:: Task goal ::
Reproduce the lines of the listing between the line holding "class: Liliopsida" and the line holding "county / district: Ocoyoacac", inclusive, with "collection date" changed to "date collected" and nothing else altered.

:: Material provided ::
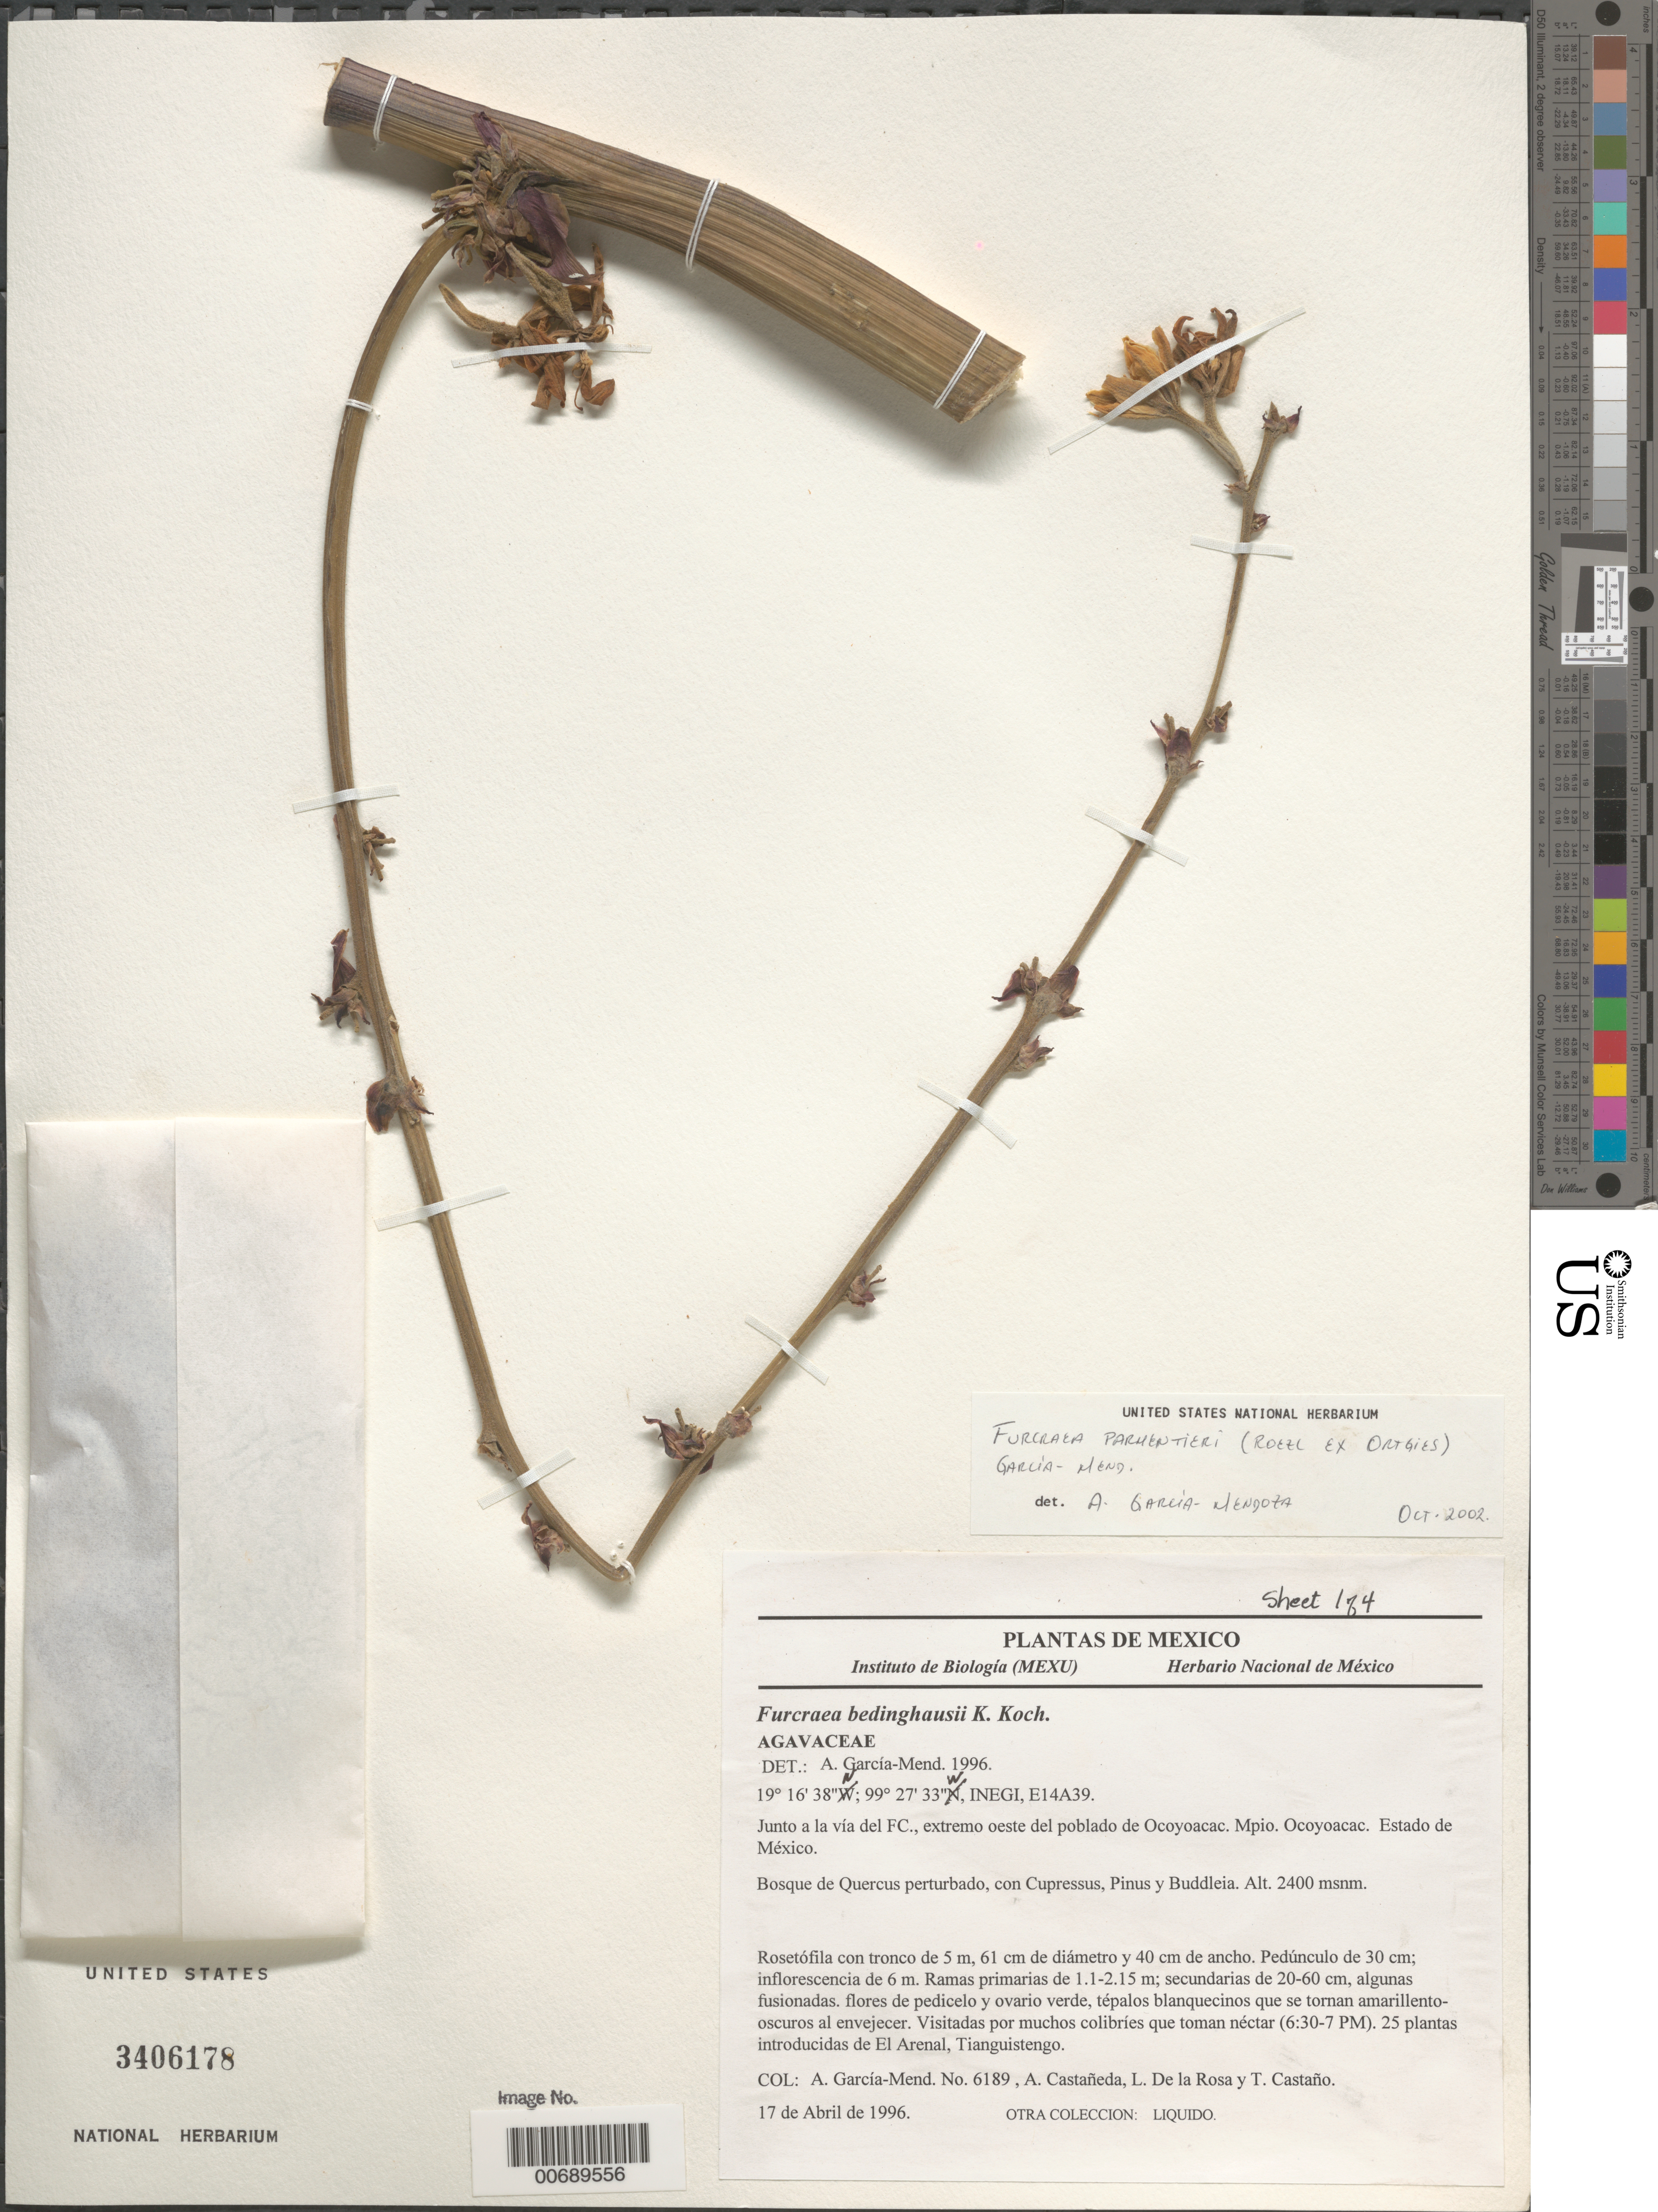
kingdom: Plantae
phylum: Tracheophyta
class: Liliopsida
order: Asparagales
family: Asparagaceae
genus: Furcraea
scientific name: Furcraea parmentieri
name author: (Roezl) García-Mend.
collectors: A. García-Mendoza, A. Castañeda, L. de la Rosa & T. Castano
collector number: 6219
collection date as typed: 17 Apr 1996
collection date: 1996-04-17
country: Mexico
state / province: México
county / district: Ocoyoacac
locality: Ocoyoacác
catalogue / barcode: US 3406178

---

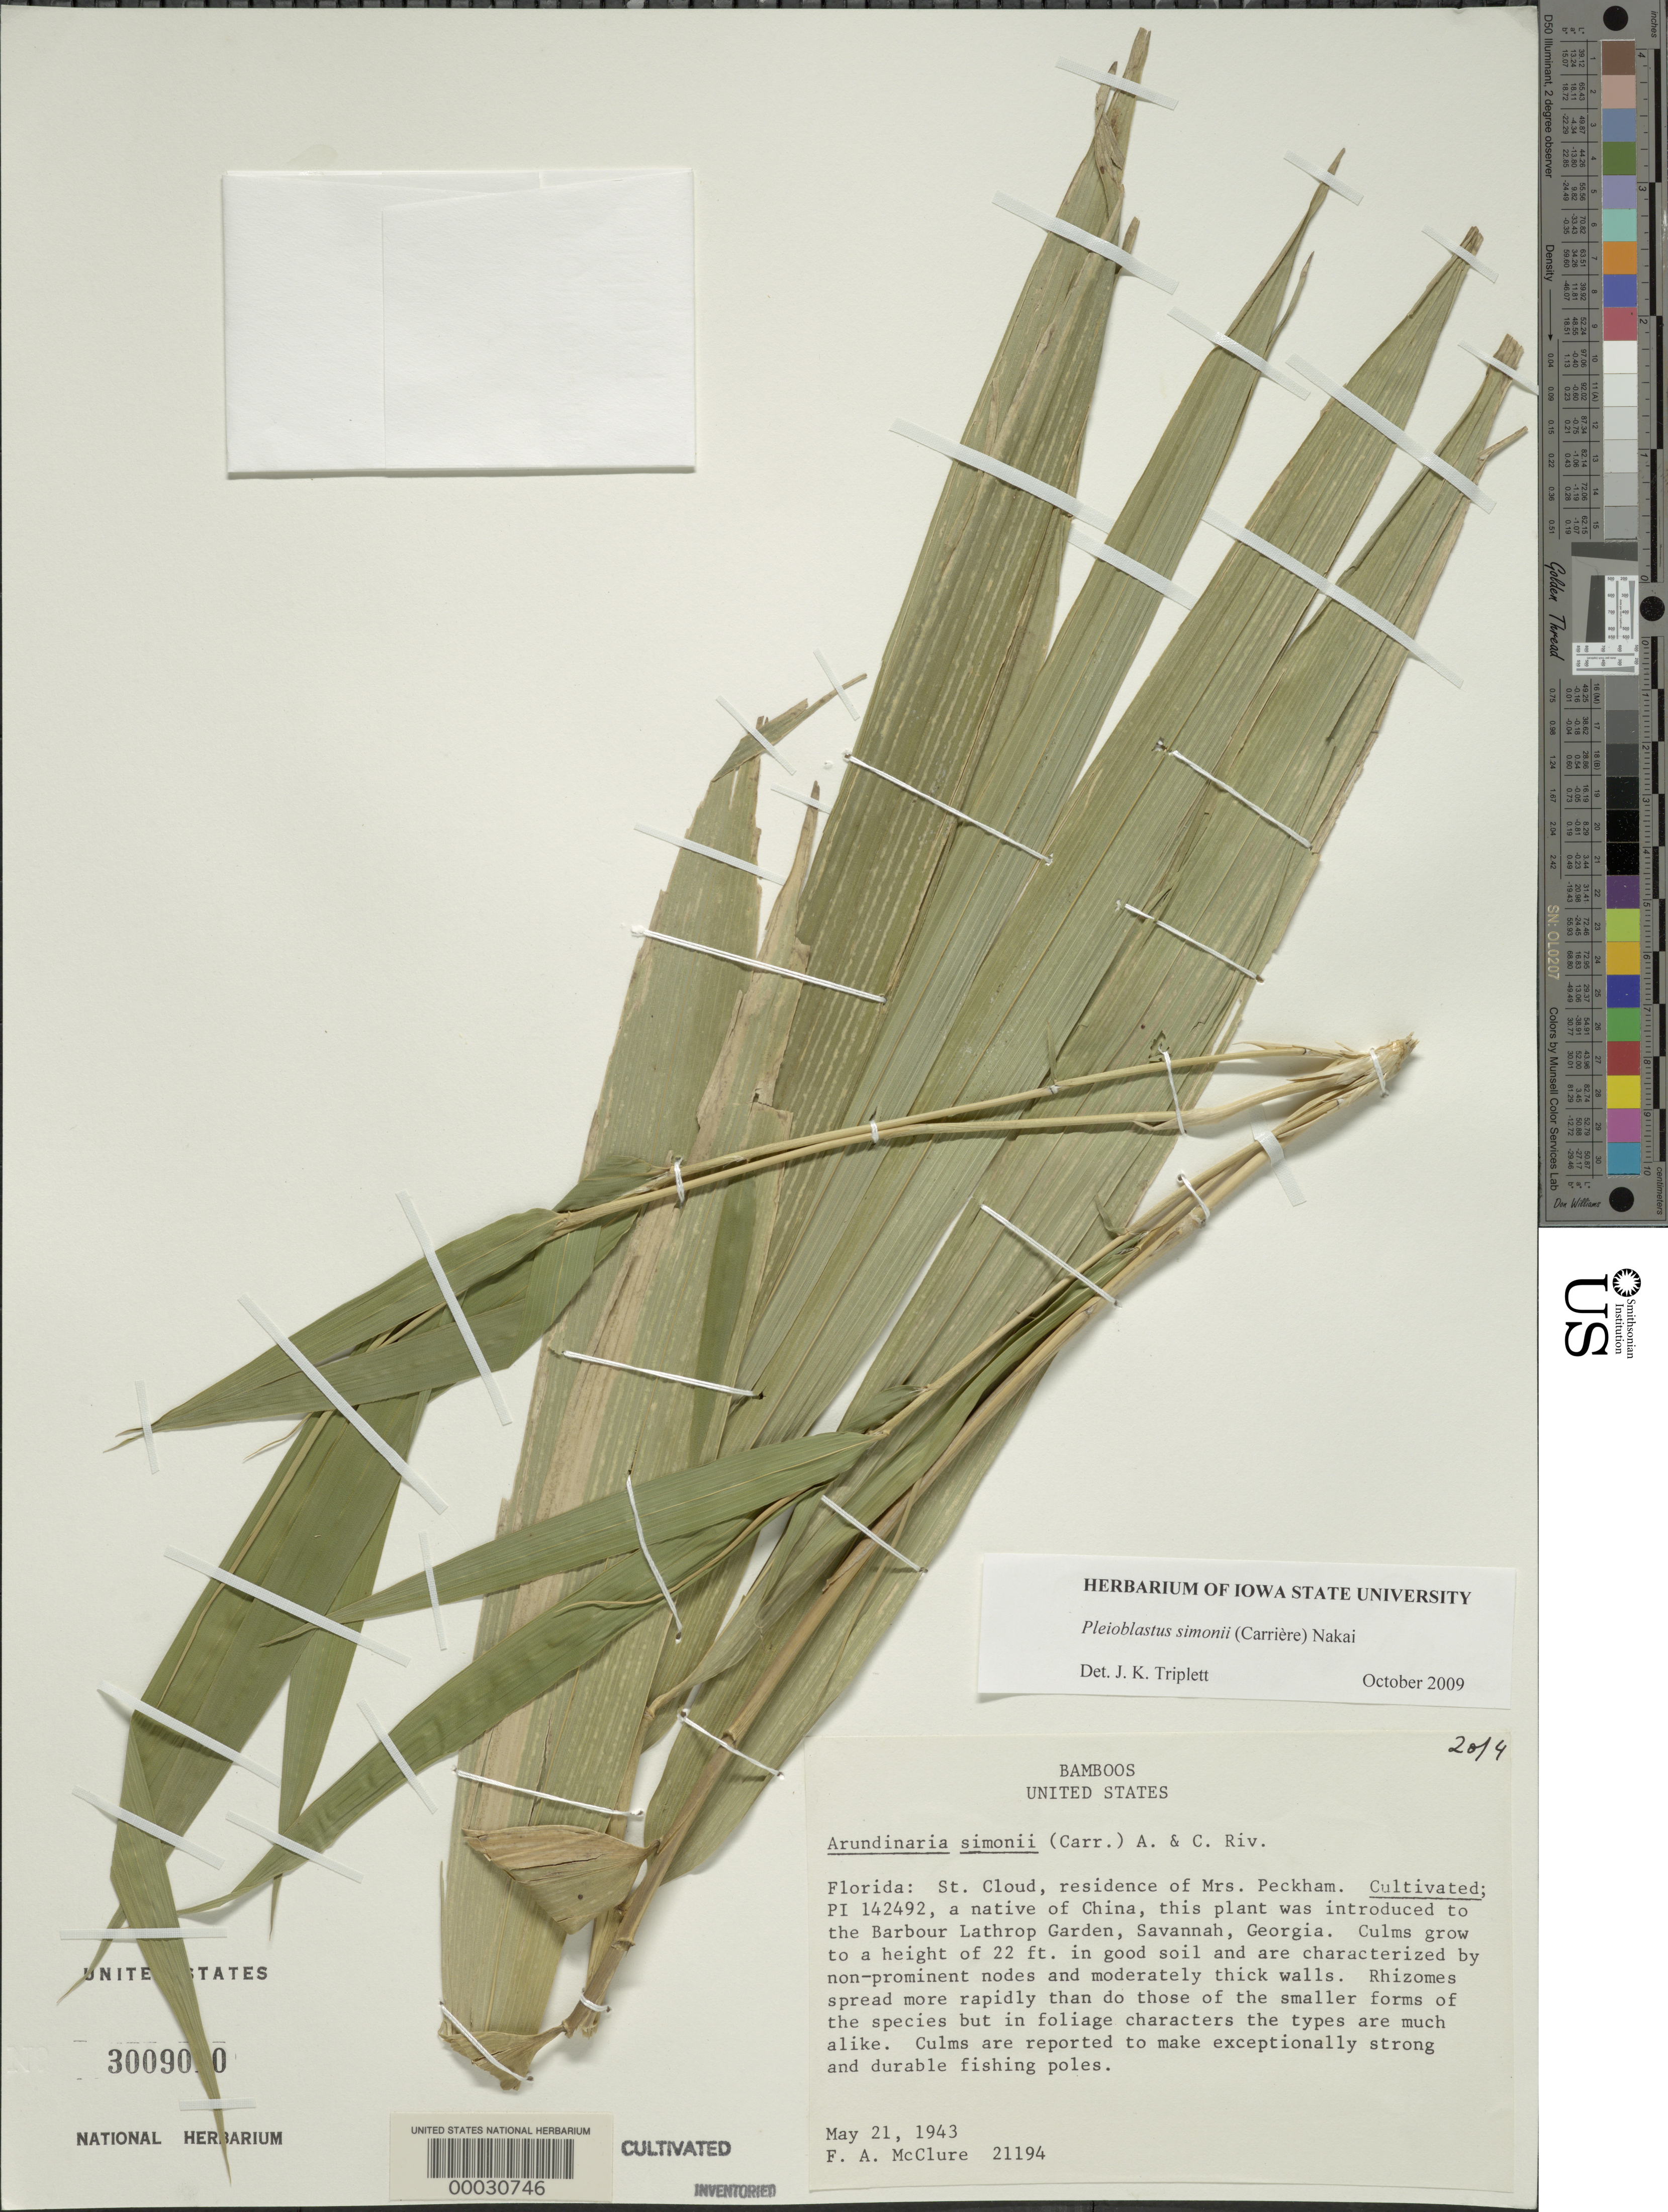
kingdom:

:: Result of this exercise ::
class: Liliopsida
order: Asparagales
family: Asparagaceae
genus: Furcraea
scientific name: Furcraea parmentieri
name author: (Roezl) García-Mend.
collectors: A. García-Mendoza, A. Castañeda, L. de la Rosa & T. Castano
collector number: 6219
date collected as typed: 17 Apr 1996
date collected: 1996-04-17
country: Mexico
state / province: México
county / district: Ocoyoacac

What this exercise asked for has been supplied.